Nice only because we got a open well performing driver on Linux for AMD. Still I'm not much impressed.

Half of the structure (14nm -> 7nm) cannot bring you double of the performance, because the are negative physical effects working against you (read a physics book for details).

Integration density ideally scales quadratically with the inverse of the structure size.
Hence, half the structure size should roughly result in a 4 times higher integration density.

Yet there are many contribution of losses that do not allow performance to scale linearly with the integration density.

Please correct me if I'm wrong. :)
mylka 10 Jan 2019
AMD kills there own marketing so much

hey we have these third gen cpus but the fourth gen is already being worked on

that's like if sony said hey we are launching the ps4 today but ps5 is already being worked on

like why would anyone buy the current gen when the next gen is already happening?

also great a $700usd gpu that will cost extra once you get next months power bill
APU master race!

this card is also senseless
its the same price as the 2080 and as fast
the only difference is 16GB | 8GB + RT
no game needs 8GB so why would i need 16?

if this card isnt much much cheaper than a 2080 i dont see 1 reason to buy it
Shmerl 10 Jan 2019
this card is also senseless
its the same price as the 2080 and as fast
the only difference is 16GB | 8GB + RT
no game needs 8GB so why would i need 16?

if this card isnt much much cheaper than a 2080 i dont see 1 reason to buy it

It's surely not a mainstream card.

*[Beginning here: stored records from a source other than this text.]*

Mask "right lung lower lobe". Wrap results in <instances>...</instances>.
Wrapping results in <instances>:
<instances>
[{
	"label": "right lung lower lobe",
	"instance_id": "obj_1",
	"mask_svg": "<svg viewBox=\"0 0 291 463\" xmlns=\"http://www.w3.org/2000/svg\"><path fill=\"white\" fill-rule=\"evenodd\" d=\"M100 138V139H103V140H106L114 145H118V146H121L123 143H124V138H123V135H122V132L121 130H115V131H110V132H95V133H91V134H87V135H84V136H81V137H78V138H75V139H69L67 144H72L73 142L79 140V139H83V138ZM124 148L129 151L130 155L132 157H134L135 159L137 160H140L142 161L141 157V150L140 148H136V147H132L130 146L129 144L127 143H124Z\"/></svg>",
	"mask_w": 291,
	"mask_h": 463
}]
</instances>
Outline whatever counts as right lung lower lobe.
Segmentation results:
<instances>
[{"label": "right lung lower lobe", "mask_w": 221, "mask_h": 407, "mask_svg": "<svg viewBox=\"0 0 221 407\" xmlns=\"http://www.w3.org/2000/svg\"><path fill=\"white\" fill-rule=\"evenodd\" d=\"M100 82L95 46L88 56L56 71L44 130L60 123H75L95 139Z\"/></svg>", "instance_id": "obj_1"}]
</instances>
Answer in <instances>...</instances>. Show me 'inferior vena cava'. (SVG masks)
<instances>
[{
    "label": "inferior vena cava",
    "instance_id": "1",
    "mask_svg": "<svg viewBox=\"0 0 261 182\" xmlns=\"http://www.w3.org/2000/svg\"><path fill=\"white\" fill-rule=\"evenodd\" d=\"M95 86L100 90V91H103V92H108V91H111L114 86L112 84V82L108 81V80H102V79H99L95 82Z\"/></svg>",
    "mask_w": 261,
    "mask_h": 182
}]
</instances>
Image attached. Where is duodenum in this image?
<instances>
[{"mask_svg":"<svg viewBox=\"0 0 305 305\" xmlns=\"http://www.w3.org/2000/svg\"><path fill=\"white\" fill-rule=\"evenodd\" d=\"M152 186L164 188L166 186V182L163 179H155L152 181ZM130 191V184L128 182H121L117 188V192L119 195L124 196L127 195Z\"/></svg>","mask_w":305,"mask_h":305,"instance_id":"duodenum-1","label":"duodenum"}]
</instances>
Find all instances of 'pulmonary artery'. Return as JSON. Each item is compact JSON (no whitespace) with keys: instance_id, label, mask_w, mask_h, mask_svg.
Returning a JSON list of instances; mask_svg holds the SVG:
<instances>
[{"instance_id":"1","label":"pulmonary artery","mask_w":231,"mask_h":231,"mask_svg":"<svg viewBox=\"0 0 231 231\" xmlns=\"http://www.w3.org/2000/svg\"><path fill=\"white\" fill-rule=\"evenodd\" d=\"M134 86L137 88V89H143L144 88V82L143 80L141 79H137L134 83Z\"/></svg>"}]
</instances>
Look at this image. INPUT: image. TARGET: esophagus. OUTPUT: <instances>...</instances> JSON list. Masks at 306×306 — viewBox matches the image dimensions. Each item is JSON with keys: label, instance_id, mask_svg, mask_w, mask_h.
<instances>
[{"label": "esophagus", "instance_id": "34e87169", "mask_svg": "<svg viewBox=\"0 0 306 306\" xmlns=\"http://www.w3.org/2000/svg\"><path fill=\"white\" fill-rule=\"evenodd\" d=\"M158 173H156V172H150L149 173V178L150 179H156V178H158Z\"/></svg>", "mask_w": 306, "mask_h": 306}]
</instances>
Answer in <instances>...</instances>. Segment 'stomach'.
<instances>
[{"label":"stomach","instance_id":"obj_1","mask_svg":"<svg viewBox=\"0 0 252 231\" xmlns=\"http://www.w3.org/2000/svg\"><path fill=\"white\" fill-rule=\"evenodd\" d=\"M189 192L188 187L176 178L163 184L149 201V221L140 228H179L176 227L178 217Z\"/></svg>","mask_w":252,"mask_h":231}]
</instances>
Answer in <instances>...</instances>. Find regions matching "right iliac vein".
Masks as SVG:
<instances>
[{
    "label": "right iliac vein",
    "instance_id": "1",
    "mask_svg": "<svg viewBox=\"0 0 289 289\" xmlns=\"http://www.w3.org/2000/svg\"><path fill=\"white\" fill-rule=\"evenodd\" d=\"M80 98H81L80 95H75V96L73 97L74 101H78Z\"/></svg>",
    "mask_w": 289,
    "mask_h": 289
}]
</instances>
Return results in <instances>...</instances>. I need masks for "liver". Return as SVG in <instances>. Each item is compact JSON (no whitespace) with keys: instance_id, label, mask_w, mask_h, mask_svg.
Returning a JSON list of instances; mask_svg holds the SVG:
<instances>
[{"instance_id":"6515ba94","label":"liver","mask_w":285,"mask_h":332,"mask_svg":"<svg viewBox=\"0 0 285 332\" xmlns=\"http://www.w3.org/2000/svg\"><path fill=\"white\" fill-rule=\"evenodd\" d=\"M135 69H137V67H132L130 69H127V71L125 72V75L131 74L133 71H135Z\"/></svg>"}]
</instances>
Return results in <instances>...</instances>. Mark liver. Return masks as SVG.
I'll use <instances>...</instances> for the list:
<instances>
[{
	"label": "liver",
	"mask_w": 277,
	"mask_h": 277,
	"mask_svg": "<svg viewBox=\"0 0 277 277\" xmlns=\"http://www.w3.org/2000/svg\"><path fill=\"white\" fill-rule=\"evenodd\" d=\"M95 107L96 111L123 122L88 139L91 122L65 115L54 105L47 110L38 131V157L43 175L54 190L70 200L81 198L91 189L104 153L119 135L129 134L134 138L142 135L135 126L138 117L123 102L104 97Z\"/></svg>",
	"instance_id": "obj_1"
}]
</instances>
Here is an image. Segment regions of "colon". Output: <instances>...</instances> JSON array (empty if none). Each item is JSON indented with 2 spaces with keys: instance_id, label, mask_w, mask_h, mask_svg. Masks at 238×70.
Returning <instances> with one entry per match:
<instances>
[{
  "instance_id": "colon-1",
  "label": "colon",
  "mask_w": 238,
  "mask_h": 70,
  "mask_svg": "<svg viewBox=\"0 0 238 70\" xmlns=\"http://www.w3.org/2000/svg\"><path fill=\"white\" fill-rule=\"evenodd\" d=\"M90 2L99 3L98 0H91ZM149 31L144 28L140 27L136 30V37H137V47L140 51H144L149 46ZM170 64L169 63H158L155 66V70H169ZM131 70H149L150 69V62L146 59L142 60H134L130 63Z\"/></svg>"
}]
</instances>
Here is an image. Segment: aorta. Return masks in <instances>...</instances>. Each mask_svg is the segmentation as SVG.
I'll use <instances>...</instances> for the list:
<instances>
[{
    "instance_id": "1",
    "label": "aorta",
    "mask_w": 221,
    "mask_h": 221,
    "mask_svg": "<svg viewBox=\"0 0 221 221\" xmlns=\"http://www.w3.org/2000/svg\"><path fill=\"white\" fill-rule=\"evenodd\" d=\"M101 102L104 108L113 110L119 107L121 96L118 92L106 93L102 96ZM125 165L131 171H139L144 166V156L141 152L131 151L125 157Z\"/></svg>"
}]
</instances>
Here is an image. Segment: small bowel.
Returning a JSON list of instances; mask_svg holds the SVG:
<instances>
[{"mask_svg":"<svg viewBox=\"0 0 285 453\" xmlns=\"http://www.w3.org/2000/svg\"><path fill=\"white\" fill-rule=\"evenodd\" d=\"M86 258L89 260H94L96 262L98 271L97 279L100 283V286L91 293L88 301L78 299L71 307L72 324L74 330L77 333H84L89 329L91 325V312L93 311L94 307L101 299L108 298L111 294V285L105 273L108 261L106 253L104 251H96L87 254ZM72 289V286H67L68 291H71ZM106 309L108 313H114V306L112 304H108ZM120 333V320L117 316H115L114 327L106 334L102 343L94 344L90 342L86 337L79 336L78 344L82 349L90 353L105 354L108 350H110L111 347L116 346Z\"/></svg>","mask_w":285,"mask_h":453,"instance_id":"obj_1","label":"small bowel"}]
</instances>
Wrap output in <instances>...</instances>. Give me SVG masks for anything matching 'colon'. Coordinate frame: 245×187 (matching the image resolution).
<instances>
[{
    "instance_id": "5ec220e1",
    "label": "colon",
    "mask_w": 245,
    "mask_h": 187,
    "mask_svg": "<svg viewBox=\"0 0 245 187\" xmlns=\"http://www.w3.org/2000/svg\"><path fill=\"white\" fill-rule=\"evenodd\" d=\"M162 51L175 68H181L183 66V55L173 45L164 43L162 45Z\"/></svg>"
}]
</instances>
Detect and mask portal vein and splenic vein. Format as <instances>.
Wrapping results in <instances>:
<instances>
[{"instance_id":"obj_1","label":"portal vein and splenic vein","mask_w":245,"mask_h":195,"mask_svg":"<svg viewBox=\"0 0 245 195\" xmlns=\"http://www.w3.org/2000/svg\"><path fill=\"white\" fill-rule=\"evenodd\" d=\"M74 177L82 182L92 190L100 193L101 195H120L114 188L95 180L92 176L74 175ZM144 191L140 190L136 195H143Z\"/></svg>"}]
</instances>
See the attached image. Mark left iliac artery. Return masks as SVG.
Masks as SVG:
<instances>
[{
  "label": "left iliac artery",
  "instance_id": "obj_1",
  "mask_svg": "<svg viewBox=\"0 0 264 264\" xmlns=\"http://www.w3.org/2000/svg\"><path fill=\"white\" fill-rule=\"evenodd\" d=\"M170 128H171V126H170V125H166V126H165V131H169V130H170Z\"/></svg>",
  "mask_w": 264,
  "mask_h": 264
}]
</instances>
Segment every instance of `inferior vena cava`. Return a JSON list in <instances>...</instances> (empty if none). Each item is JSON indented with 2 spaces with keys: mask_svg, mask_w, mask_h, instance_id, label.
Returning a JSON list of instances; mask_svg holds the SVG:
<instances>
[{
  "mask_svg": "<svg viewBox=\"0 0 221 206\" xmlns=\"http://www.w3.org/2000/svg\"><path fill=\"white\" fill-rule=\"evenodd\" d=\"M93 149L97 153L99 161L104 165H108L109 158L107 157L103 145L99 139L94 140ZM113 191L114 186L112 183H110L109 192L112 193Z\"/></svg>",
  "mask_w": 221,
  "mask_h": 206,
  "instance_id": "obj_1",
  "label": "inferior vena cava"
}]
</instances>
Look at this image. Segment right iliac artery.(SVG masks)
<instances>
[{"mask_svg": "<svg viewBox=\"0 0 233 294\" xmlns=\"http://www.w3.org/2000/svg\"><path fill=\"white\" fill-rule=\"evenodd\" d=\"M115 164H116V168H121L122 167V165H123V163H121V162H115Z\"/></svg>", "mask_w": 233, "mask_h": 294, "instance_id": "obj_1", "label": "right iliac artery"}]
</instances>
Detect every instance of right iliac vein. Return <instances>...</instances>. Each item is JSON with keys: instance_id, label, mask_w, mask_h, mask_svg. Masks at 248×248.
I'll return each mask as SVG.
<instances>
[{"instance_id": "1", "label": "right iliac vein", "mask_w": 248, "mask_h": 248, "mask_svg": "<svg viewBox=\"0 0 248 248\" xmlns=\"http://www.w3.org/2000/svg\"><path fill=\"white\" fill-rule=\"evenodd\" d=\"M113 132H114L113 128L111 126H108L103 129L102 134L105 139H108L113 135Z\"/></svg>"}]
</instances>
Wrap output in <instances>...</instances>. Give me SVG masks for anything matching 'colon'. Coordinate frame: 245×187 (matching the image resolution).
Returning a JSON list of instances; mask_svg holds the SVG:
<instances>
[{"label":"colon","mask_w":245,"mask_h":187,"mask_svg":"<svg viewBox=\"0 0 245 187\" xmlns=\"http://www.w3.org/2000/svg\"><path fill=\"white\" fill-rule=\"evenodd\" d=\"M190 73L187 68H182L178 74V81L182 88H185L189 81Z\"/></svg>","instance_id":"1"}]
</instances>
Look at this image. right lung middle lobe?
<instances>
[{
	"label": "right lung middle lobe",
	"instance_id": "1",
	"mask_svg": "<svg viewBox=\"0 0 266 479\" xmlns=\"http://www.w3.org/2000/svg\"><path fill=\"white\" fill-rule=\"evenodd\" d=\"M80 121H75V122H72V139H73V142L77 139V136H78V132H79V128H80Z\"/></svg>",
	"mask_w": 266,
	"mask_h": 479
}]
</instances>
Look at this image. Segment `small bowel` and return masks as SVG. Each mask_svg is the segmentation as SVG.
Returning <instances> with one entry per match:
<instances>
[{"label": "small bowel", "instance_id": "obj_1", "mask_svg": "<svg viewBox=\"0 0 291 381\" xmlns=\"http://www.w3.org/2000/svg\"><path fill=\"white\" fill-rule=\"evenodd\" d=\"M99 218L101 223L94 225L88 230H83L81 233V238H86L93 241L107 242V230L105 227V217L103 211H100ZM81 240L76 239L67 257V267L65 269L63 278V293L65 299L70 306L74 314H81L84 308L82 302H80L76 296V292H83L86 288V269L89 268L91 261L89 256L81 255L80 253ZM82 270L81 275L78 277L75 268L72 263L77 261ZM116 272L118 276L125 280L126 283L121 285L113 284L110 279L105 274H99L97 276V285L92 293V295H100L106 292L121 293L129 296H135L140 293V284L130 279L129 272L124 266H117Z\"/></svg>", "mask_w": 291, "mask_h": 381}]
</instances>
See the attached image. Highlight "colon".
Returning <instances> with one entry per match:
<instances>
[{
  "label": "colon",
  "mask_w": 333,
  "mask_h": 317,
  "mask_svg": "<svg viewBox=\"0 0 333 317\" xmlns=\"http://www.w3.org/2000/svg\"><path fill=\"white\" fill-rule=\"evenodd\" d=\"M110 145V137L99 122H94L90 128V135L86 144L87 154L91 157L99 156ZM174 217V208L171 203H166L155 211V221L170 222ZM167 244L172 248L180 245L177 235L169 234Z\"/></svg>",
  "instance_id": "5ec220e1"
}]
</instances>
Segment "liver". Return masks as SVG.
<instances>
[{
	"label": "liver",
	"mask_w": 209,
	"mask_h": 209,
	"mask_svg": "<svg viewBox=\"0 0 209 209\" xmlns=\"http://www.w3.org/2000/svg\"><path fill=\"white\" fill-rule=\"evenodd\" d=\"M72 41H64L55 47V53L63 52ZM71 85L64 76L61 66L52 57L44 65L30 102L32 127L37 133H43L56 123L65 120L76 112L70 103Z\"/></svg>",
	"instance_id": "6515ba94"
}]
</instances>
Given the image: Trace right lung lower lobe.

We should wait for something more reasonably priced while high end at the same time, I think.
Shmerl 10 Jan 2019
That's interesting:

https://www.pcworld.com/article/3332205/amd/amd-ceo-lisa-su-interview-ryzen-raytracing-radeon.html

“Some people may have noticed on the package some extra room,” she said with a chuckle. “There is some extra room on that package and I think you might expect we will have more than eight cores.” — Lisa Su.

So more than 8 core Ryzens are going to come out eventually.
mylka 10 Jan 2019
this card is also senseless
its the same price as the 2080 and as fast
the only difference is 16GB | 8GB + RT
no game needs 8GB so why would i need 16?

if this card isnt much much cheaper than a 2080 i dont see 1 reason to buy it

It's surely not a mainstream card. We should wait for something more reasonably priced while high end at the same time, I think.

thats not my point
both cards cost 700, both have kinda the same performance according to AMD
would you take 16GB, or 8GB + RT + DLSS

i dont see AMD winning here. at least nvidia has a competitor again and i hope both lower the prices for the new generation soon
Shmerl 10 Jan 2019
i dont see AMD winning here. at least nvidia has a competitor again and i hope both lower the prices for the new generation soon

They don't aim to. They can't beat Nvidia in power consumption yet for example, due to using GCN. But they still need to offer something competitive, so they are doing it.

If you expect something more drastic, that will only happen with new architecture.